Hi, thanks for all these tutorials! In your notebook 05_EfficientNet, at the very bottom, I noticed it looks like when you set pretrained=False, you only initialize the head of the model? Am I interpreting correctly how this initialization is applied? And if that's the case, is that the correct way to do it, or should I change model[1] to model? Thanks!

Zach Mueller · Answer 1 · Thu Mar 12 2020 12:23:04 GMT+0800 (China Standard Time)

Yes, but we also are using pretrained weights there so it doesn’t matter in the long run (notice we load old weights in), as we don’t train with the uninitialized body, we instead use the body from our other model

Austin Welch · Answer 2 · Thu Mar 12 2020 12:35:33 GMT+0800 (China Standard Time)

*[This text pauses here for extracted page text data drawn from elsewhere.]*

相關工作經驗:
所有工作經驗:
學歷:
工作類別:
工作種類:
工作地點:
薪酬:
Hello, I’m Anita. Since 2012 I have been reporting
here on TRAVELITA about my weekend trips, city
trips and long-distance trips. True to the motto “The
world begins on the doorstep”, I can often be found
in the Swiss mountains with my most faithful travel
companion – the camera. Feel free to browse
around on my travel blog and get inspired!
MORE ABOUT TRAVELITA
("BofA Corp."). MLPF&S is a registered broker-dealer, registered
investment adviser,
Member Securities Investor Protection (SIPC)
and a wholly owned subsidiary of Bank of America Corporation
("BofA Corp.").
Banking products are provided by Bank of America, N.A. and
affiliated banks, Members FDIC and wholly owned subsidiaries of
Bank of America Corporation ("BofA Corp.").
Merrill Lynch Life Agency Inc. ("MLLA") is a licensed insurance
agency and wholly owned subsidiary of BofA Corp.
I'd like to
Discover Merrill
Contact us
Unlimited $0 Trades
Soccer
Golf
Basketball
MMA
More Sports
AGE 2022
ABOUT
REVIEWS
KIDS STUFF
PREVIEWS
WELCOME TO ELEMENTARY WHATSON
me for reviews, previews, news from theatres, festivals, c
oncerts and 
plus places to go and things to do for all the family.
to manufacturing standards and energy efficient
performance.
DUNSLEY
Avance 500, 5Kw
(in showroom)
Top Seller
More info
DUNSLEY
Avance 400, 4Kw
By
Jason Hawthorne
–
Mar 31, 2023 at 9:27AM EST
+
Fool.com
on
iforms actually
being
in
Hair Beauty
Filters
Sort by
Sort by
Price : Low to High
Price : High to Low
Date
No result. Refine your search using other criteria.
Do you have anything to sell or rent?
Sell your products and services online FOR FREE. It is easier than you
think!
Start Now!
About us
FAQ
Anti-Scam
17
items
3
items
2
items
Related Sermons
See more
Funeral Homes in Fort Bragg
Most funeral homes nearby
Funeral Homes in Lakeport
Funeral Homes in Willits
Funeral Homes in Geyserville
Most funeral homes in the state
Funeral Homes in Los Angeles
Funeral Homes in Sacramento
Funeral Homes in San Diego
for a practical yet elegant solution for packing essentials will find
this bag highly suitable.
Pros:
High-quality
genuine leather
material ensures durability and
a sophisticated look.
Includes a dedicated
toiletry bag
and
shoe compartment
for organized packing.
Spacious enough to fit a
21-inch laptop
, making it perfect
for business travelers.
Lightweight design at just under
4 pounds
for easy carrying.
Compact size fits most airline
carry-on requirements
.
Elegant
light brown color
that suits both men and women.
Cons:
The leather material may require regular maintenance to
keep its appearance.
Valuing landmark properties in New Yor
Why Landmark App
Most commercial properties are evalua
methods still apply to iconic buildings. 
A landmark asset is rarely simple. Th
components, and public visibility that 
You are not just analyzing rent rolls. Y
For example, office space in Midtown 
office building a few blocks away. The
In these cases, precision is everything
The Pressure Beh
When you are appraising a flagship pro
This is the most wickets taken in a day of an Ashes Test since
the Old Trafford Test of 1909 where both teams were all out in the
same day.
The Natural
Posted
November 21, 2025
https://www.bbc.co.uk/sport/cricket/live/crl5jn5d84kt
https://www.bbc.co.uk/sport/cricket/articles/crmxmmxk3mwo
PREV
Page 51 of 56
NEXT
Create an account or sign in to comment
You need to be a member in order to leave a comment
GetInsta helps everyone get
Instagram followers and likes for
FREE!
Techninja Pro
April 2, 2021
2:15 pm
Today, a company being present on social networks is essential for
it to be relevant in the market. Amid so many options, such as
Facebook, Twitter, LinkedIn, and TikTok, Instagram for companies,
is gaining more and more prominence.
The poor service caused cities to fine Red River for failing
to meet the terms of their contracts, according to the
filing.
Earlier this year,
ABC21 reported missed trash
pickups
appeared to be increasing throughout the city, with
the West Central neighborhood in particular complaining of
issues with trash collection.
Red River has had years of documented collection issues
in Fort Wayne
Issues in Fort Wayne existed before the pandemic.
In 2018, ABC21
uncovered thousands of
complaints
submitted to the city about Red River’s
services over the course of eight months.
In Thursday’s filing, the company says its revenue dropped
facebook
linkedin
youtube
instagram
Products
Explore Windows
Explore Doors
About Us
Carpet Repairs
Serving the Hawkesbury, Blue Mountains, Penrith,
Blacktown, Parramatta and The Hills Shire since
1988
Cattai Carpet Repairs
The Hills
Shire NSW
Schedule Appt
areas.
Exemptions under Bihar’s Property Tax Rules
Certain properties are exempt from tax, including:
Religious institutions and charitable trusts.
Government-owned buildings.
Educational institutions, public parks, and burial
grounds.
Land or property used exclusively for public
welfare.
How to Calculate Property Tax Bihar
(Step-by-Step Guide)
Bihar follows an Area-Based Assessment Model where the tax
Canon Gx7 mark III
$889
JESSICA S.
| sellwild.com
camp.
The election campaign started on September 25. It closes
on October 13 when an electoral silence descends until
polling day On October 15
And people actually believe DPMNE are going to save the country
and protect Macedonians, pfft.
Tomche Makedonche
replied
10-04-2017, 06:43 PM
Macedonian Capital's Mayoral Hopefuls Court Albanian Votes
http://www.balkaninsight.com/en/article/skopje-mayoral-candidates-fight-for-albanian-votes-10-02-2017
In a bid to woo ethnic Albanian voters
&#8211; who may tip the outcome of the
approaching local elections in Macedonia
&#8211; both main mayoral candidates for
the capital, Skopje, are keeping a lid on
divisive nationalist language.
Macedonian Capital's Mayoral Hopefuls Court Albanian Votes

I'm confused about the very last code cell in the notebook, but maybe I'm just overtired:

body = create_timm_body('efficientnet_b3a', pretrained=False)
head = create_head(3072, dls.c)
model = nn.Sequential(body, head)
apply_init(model[1], nn.init.kaiming_normal_)
learn = Learner(dls, model, loss_func=LabelSmoothingCrossEntropy(), 
                splitter=default_split, metrics=accuracy)
learn.freeze()
learn.fit_one_cycle(5, 3e-3)

I would think here since the net is being loaded with pretrained=False, that you would use apply_init(model, nn.init.kaiming_normal_) and not freeze the network. I could be missing something though, just trying to check my understanding.

Zach Mueller · Answer 3 · Thu Mar 12 2020 12:38:58 GMT+0800 (China Standard Time)

Aha! Totally my fault, my bad :) yes you are right. We probably should be initializing the whole thing there, not just the head. (Along with not freezing) I can try to get to it here in the next few days, but a PR would be more than welcome 😊

Austin Welch · Answer 4 · Thu Mar 12 2020 12:44:33 GMT+0800 (China Standard Time)

No problem, it took me a while to realize while playing with a very non-imagenet-like dataset :) Just glad I was understanding correctly! Will try to make a PR tomorrow.